「病院で最期」が8割の中で、最期まで自宅で暮らす方法

「病院で最期」が8割の中で、最期まで自宅で暮らす方法

日本在宅ホスピス協会会長の小笠原文雄さん

 小林麻央さんが最後に選んだ「在宅医療」。「私も最期まで家で過ごしたい」と思う人が多い一方、現実には8割の人が病院で最期を迎えている。自宅で最期まで暮らすためにはどうすればいいのか。訪問看護師として在宅医療に取り組み、「市ヶ谷のマザーテレサ」と呼ばれる秋山正子さんと、新著『なんとめでたいご臨終』が発売早々重版した日本在宅ホスピス協会会長の小笠原文雄さんが語り合った。

秋山:小笠原先生のようなかたがいる地域といない地域、まだまだ地域格差はありますが、私が(41才で亡くなった)姉を病院から家に連れて帰ったのは1989年です。
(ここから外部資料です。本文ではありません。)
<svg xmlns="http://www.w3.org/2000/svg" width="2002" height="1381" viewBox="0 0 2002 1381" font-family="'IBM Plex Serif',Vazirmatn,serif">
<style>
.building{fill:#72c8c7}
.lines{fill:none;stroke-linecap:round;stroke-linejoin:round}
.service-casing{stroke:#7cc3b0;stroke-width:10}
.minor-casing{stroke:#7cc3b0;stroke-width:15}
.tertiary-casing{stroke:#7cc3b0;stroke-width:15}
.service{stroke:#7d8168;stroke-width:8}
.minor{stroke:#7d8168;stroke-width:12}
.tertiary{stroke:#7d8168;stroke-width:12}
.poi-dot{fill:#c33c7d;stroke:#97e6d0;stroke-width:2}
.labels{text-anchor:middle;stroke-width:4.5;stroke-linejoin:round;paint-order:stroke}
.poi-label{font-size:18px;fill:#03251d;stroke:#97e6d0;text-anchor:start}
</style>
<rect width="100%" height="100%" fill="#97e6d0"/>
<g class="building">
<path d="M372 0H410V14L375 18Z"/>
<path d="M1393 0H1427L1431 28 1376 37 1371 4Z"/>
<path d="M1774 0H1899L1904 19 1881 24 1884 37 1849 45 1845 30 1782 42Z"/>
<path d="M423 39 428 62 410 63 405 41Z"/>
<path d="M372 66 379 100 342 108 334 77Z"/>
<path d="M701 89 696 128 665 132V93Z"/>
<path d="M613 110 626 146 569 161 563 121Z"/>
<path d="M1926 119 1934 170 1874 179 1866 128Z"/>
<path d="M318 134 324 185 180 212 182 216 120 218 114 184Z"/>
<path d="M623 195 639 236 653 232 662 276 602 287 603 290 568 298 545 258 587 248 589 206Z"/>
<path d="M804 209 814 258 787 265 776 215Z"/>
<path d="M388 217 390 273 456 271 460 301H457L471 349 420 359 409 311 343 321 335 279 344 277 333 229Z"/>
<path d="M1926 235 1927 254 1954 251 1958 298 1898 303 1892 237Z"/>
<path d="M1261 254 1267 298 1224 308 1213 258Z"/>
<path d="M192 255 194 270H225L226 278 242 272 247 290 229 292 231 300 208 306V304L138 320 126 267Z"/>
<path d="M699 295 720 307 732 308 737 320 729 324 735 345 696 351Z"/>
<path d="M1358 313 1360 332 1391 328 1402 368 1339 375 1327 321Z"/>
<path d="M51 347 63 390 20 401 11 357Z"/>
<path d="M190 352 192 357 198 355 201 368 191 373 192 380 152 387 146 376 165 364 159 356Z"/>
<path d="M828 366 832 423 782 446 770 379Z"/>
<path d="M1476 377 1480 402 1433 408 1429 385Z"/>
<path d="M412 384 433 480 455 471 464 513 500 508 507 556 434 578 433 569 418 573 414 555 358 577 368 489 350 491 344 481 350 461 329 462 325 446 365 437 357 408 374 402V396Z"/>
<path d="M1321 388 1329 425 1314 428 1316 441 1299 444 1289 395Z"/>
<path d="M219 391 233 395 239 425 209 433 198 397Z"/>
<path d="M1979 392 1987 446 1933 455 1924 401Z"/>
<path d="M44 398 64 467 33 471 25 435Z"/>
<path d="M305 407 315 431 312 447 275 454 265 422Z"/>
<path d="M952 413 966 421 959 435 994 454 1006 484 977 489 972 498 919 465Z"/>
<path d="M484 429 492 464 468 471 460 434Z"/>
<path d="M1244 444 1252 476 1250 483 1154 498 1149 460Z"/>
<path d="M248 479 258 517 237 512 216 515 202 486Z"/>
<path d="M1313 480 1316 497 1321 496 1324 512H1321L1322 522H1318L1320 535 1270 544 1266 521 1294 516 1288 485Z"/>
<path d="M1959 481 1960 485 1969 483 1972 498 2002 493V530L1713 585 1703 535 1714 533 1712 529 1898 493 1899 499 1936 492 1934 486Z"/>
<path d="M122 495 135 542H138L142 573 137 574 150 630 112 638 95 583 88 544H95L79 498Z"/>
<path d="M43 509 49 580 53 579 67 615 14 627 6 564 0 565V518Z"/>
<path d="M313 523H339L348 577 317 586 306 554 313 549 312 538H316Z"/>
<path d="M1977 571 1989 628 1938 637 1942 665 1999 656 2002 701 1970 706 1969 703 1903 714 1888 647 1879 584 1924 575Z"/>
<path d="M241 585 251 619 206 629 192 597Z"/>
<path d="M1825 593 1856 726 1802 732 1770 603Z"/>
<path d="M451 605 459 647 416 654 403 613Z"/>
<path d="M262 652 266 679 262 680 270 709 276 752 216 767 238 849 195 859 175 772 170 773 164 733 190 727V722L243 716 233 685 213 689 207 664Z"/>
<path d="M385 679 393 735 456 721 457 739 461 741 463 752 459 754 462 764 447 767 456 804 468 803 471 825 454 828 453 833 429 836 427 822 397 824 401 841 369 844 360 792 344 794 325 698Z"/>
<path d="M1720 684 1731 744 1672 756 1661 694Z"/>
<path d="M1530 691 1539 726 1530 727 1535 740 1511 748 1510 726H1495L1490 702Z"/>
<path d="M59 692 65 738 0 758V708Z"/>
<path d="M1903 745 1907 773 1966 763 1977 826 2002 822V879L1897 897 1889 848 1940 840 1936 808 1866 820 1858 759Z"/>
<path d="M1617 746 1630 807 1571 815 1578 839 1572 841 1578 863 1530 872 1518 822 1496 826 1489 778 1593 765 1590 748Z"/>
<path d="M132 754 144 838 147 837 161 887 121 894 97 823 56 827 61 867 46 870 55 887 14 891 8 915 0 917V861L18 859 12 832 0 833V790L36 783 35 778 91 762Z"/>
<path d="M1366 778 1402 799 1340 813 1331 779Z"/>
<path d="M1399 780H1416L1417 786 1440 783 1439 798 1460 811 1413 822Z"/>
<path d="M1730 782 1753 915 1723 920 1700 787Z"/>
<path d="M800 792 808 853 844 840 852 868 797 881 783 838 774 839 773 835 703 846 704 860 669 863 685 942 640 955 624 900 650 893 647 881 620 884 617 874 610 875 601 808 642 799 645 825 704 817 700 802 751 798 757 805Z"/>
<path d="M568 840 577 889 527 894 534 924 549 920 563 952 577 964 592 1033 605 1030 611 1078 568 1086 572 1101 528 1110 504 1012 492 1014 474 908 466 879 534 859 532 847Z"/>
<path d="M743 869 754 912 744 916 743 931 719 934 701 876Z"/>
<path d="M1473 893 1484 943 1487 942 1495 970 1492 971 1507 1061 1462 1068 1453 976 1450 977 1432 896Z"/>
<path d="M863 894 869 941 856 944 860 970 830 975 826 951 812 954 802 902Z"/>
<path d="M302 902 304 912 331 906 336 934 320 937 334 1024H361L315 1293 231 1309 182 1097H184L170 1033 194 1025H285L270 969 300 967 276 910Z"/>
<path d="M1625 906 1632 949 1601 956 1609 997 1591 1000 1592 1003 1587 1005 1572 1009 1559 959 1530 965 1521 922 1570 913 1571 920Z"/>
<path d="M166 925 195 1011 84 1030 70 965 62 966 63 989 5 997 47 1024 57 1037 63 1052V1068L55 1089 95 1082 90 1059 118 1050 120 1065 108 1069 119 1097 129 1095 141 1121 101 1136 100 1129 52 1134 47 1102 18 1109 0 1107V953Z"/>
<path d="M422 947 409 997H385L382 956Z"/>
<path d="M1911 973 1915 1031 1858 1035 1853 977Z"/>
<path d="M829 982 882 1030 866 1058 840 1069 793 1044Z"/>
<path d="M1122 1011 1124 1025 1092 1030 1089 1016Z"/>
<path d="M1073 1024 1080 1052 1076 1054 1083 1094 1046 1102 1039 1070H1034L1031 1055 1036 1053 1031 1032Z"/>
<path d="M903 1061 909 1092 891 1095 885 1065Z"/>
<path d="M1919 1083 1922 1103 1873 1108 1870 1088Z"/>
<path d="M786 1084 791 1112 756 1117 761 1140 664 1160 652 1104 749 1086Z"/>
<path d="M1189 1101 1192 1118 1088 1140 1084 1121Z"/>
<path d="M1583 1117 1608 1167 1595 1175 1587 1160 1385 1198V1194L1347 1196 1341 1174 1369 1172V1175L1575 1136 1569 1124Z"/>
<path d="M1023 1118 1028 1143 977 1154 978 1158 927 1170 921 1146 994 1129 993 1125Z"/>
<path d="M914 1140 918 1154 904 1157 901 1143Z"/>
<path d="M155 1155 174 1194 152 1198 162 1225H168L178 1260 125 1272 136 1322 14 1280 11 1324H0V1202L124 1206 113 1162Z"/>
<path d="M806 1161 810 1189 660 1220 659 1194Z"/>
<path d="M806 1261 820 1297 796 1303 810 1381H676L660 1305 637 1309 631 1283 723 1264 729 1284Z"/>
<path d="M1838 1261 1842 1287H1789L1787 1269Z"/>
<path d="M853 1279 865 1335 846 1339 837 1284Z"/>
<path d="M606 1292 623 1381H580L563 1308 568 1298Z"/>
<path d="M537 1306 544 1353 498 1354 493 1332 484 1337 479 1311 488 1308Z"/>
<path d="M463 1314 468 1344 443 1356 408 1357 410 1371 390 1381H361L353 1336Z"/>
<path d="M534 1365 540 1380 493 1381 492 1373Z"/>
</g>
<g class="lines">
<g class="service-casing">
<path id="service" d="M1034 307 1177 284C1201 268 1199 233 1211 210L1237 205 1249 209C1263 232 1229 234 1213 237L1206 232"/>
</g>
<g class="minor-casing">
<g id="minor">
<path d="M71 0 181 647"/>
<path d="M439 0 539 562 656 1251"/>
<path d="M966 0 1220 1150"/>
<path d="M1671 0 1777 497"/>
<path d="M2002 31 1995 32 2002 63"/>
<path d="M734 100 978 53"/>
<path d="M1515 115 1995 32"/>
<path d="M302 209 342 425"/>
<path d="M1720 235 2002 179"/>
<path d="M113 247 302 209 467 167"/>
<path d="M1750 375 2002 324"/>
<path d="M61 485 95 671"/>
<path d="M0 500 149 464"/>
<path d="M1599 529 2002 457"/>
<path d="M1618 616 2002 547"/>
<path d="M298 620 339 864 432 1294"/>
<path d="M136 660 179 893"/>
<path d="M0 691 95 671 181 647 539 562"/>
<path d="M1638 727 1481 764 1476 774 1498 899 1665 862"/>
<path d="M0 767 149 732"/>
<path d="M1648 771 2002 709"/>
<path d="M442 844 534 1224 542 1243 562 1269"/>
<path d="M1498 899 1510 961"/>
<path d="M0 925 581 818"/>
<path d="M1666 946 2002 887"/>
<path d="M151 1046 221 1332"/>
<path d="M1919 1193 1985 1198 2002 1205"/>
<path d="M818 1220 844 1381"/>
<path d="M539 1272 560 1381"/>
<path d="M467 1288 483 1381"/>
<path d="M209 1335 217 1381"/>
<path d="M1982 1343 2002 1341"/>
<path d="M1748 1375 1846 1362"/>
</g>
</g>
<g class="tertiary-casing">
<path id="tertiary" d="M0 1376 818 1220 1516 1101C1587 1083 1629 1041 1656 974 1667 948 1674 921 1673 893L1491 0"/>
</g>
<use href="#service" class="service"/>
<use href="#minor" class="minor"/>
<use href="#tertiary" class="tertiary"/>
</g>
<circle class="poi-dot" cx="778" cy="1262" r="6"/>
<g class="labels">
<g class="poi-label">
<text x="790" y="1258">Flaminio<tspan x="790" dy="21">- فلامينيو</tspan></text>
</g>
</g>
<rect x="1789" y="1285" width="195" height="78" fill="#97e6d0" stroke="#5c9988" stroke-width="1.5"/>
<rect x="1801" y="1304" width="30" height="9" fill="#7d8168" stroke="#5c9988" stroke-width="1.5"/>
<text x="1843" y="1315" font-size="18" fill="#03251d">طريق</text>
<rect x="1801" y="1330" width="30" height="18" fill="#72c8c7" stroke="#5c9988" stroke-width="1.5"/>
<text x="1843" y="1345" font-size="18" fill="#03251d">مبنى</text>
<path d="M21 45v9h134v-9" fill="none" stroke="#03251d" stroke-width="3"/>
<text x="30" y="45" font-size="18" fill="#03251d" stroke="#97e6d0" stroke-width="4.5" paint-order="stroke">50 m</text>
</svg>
当時は在宅医療の仕組みはありませんでした。それでも、あるもの、使えるものを組み合わせてチームを組みました。ですから、自分の地域は体制が整っていないからと、諦めないでほしいんです。

小笠原:まだあまり知られていませんが、遠く離れていても、テレビ電話を使って遠隔診療もできるんですよ。ぼくは15年前から小笠原内科で導入していて、とても有用だと感じています。

 他には、教育的在宅緩和ケアといって、患者さんの近隣に在宅医療を行う医師がいなくても在宅医療が受けられるように、地元の医師と連携する仕組みを作って実践しています。そういう意味で、地域格差は徐々になくなっていると思いますよ。

秋山:大事なのは、暮らしの中で看取ることです。ですから自宅に限らず、グループホーム、サービス付き高齢者住宅、シェアハウスなど、家と同じような環境で、生活の延長線上にその人の最期があればいいと私は思っているんです。

小笠原:そのためには、元気なうちに家族と話し合って、どこで誰にどのように看取られたいかをきちんと話しておいた方がいいですね。

秋山:そうですね。地域の医師、看護師、介護サービスや、ご近所さんやボランティアの力などを組み合わせれば、一人暮らしの人でも、自宅で最期を迎えることは可能です。「周りに迷惑がかかるから病院でいい」と遠慮しないで、ちゃんと声を大にして、「家に帰りたい」「家で死にたい」と言ってほしいんです。そうしたら私たちは全力で支えます。

小笠原:ぼくなんかは、ご本人が「家に帰りたい」、ご家族が「帰らせてあげたい」と言えば、『緊急退院』といって、その日のうちにも退院できるように病院側と連携しています。

秋山:今は、大きな病院には退院後の医療をアレンジする地域連携室という部門があって、そこが相談窓口になります。後は各地域にある、地域包括支援センターが相談にのってくれます。介護や訪問看護の事業所がどこにあるのか、在宅診療をやってくれるお医者さんがどこにいるのかなど、地域の事情がわかる情報誌やマップも作られていますから、自分で調べてみるのもいいと思います。

◆看取りの文化を広げていきたい

小笠原:長く続く訪問看護ステーションには医師や看護師をコーディネートできる人が大抵1人はいます。どのお医者さんが合うのかも訪問看護師さんはよく知っています。

秋山:小笠原先生はもともと僧侶でいらっしゃるし、生きる、死ぬということについては独自の哲学をお持ちです。でも、先生のようなカリスマではない、地域の開業医のかたで在宅の看取りを体験されるかたが全国で少しずつ増えています。私たちのような訪問看護師やベテランのケアマネジャーが、医師、訪問看護師、介護の人のチームを作ればできるんです。

小笠原:患者さんやご家族のことも理解しているのが、地域のかかりつけ医です。「家で最期を迎えたい」という患者さんの願いを叶えるために、モルヒネなどの使い方に困った時には、訪問看護師、薬剤師、あるいはほかの医師に教えてもらえばいいんです。患者さんや家族の願いが、かかりつけ医を育てるんですよ。

秋山:ある看取りの現場で、ろくに挨拶もしなかった中学生の男の子が、おじいちゃんを見送ったあと、それを手伝った私たち看護師に「お世話になりました」とお礼を言ってくれたことがありました。やっぱり人の死は何かを変える力を持っています。おじいちゃんはこんなふうに家で亡くなったということを次の世代に伝えて、看取りの文化が引き継がれていくといいなと思っているんです。

小笠原:そうですね、特に子供は人の死を知ると大きく変わっていきます。それから、人の生き方・死に方をいちばん間近で見ている看護師の言葉は重い。『なんとめでたいご臨終』を読んで死が怖くなくなったという人もいらっしゃいます。「朗らかに生きる、笑顔で死ねる」、そんな看取りの文化を、同志としてともに広げていきたいですね(笑い)。